Athena’s breath hitches.
“She found us and she wasn’t happy. She, uhm. She slammed my head into the ground until I passed out. I… all I know is that Chris must’ve convinced her to take me to a hospital and he crashed the car while we were in it, knocking her out long enough to get me out and get help. And, well, now I’m here.”
“Can you describe to me the day that she abducted Christopher Diaz?”
Buck gulps. “She came in, carrying him, and she just… she dropped him on the floor. Said he was a present for me. Because we… we weren’t making kids the traditional way.”
He can feel Athena’s stare but he can’t bring himself to look at her.
“I knew that I couldn’t let her hurt Chris the way she hurt me so I, I kept playing into her narrative. When she was around, he wasn’t Chris, he was our little Peanut. Just a little baby who only deserved to be spoiled, not punished, not hurt, not anything. And she loved it. She only let her temper out on him a couple times but it was never how she let it out on me and that… it was all I could do even though I couldn’t get us out.”
“You did everything you could,” Athena says.
No I didn’t. I could’ve done so much more but I didn’t.
Athena asks more questions, mostly about what happened in his time with her. What she did to him and Chris. Mostly about what she did to him. He goes through the months, giving as much as he can handle sharing until he feel his throat clam up, unable to share any more.
“Thank you, Buck. This is going to help us a lot. And we’re gonna do everything we can to make sure she gets the punishment she deserves.”
Buck flinches at the word “punishment” and he knows it doesn’t go unnoticed by Athena.

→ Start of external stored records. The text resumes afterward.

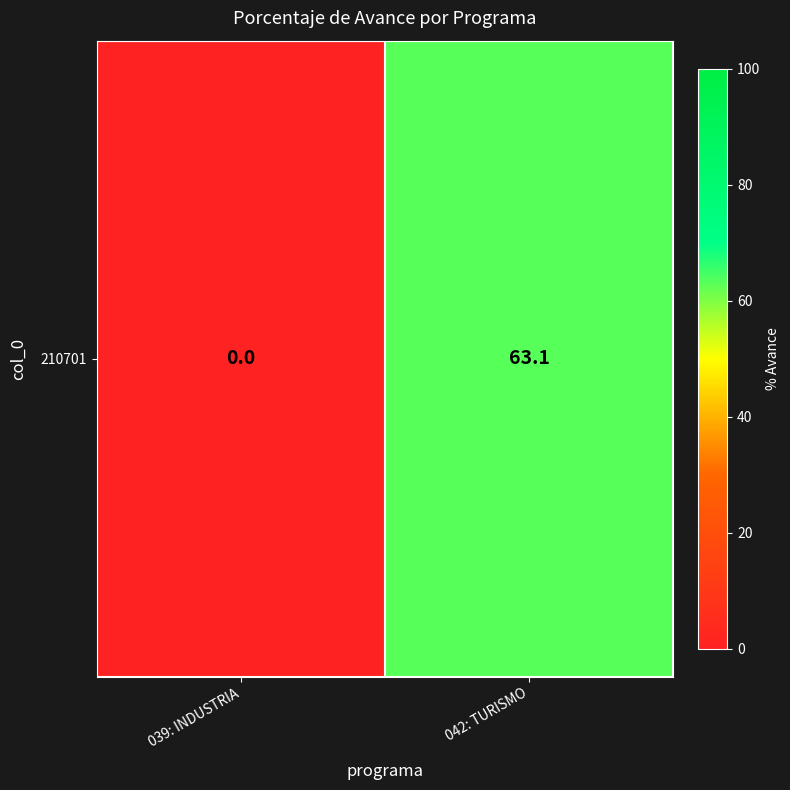

What is the average value?

31.6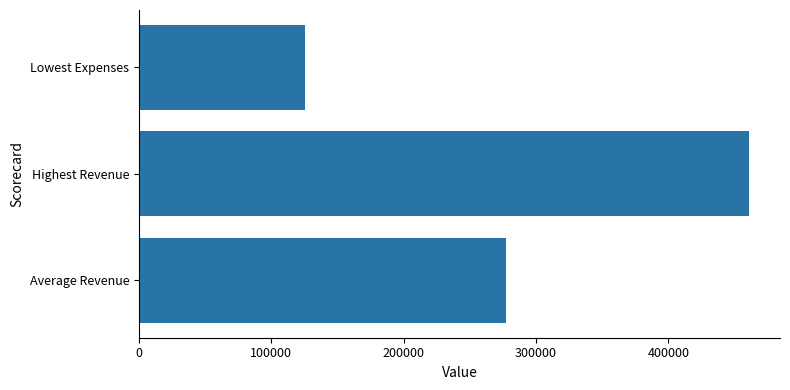

What is the difference between the maximum and minimum values?

335895.0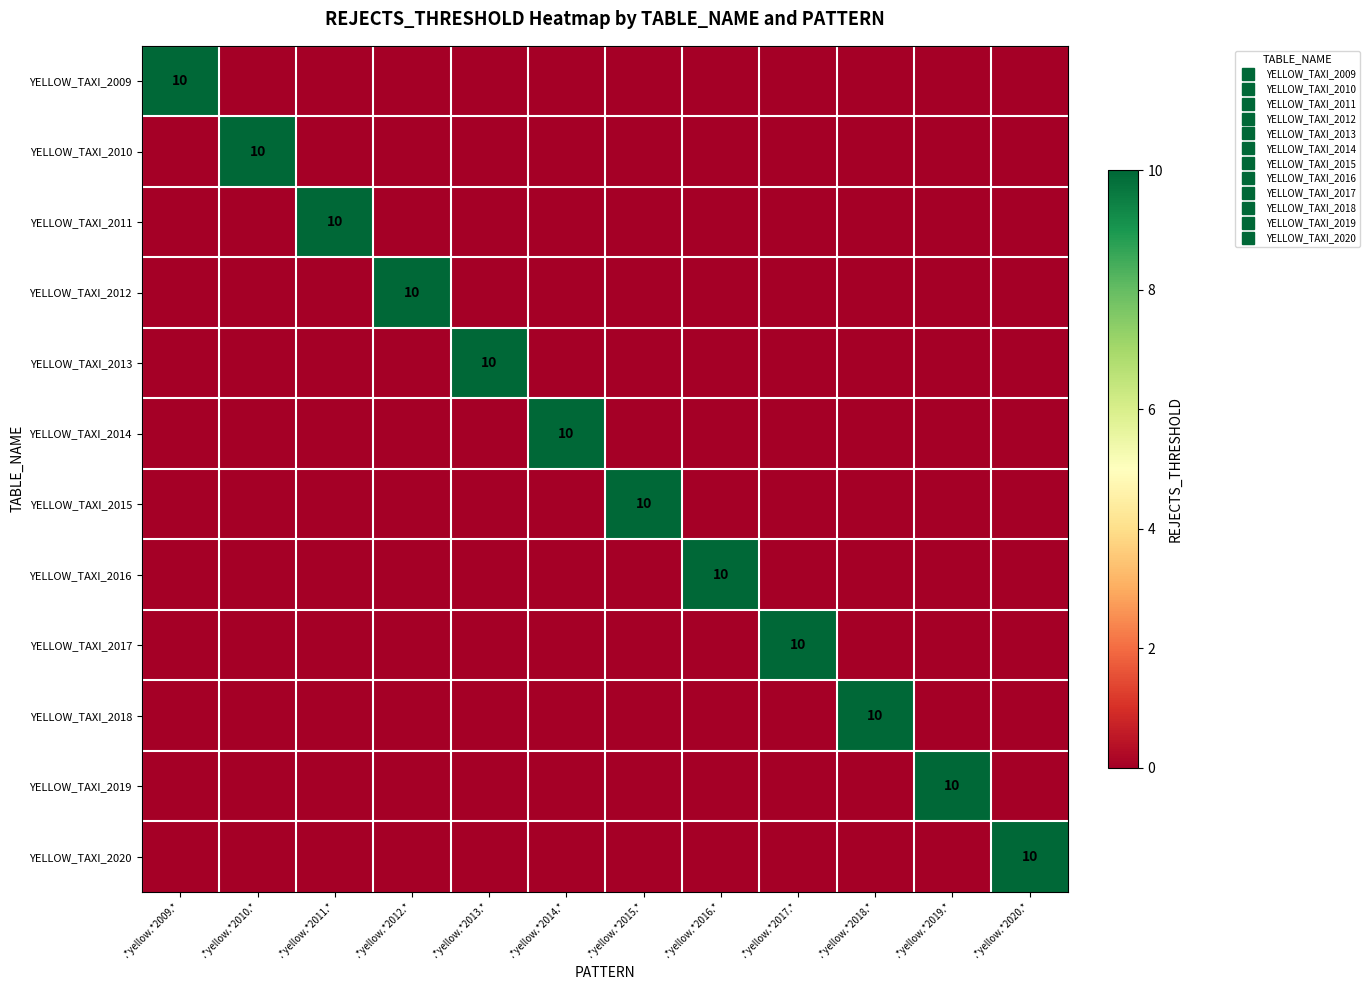

Rank the series by their maximum value, from highest to lowest.

YELLOW_TAXI_2009, YELLOW_TAXI_2010, YELLOW_TAXI_2011, YELLOW_TAXI_2012, YELLOW_TAXI_2013, YELLOW_TAXI_2014, YELLOW_TAXI_2015, YELLOW_TAXI_2016, YELLOW_TAXI_2017, YELLOW_TAXI_2018, YELLOW_TAXI_2019, YELLOW_TAXI_2020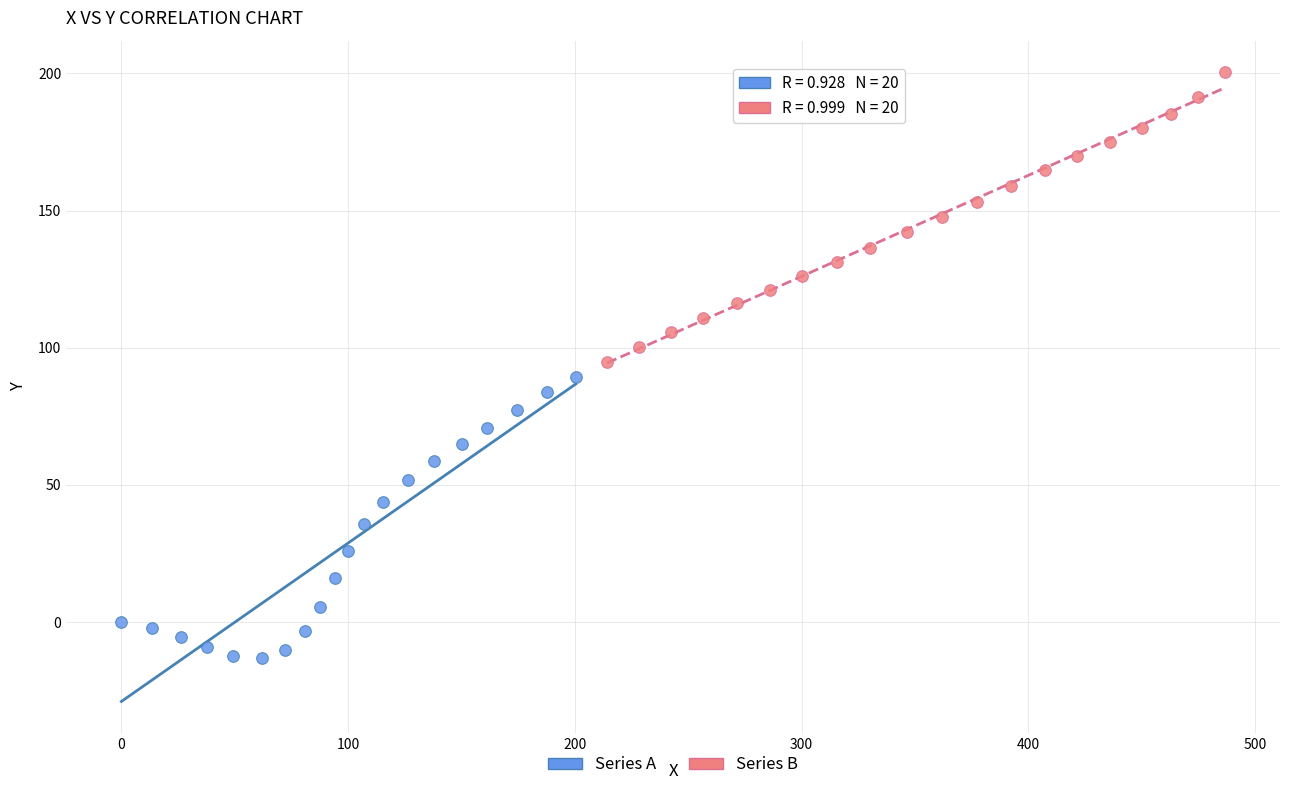

Which series contains the lowest Y value?

Series A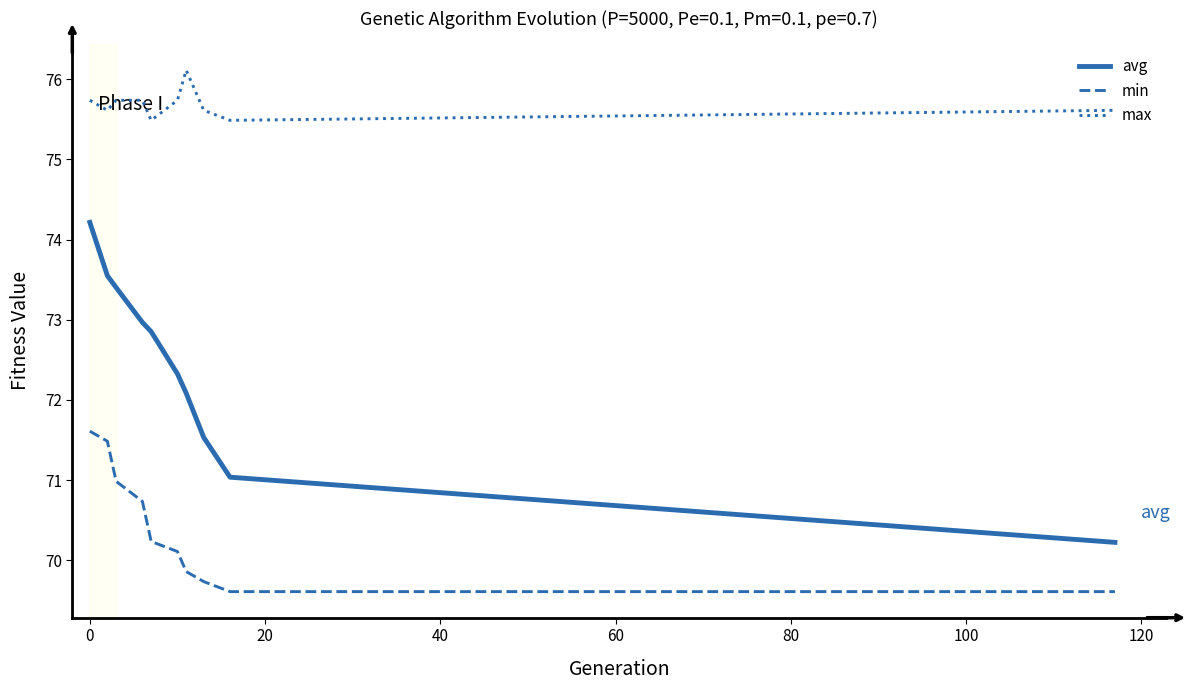

True or false: max and min intersect in this chart.

False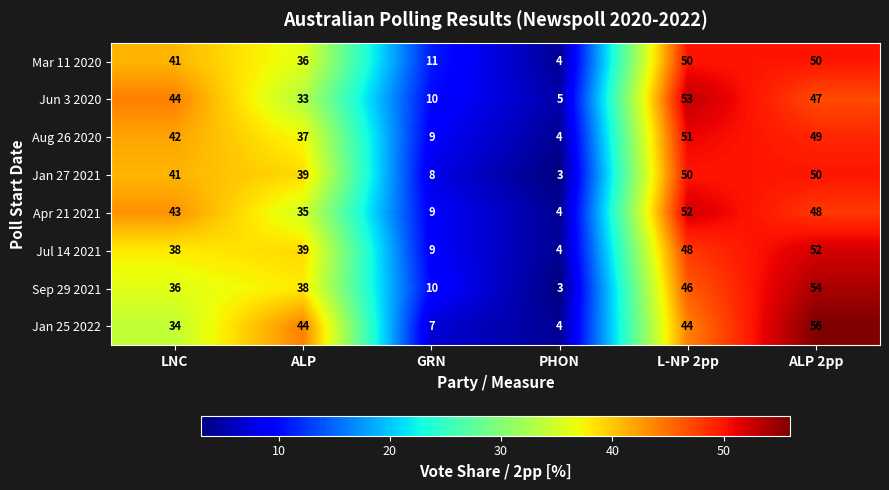

Which category has the lowest value across all series?

PHON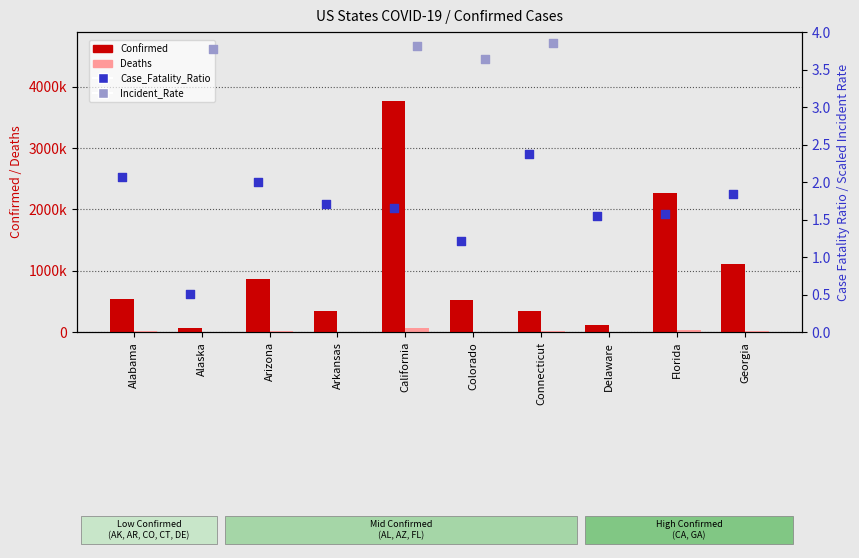

What is the total value across all series at Arizona?

886887.8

“You just focus on resting and healing, alright? Take care of yourself.”
“I’ll try my best,” Buck says, the words too dry to be genuine.
Exhausted from what must’ve been hours of questioning, Buck feels himself drift away.
One moment he was blinking tiredly asleep and in the next he’s being shaken awake by familiar hands.
A smile immediately grows on his lips, eyes snapping open to face Chris.
“We’re going home,” Chris says.
“Oh,” Buck says, sadness tinging the words.
Chris grabs his hand, tugging at it. “Are you ready?”
Buck’s lips part. “I—”
“The doctors trust that I’ll keep you under close eye,” Eddie says. “I was an army medic and I’m a licensed paramedic. They think it’ll be better for you to be somewhere…”
“That’s not a hospital?”
Eddie’s lips tilt up. “Yeah.”
Buck doesn’t know what to expect of the home he’s heard so much about, of the life outside of that room, of a return to a world he had resigned to never getting back to that he didn’t anticipate, but he knows that it won’t be easy.
But it’ll be worth it. Because Chris is safe, alive, out and so is he.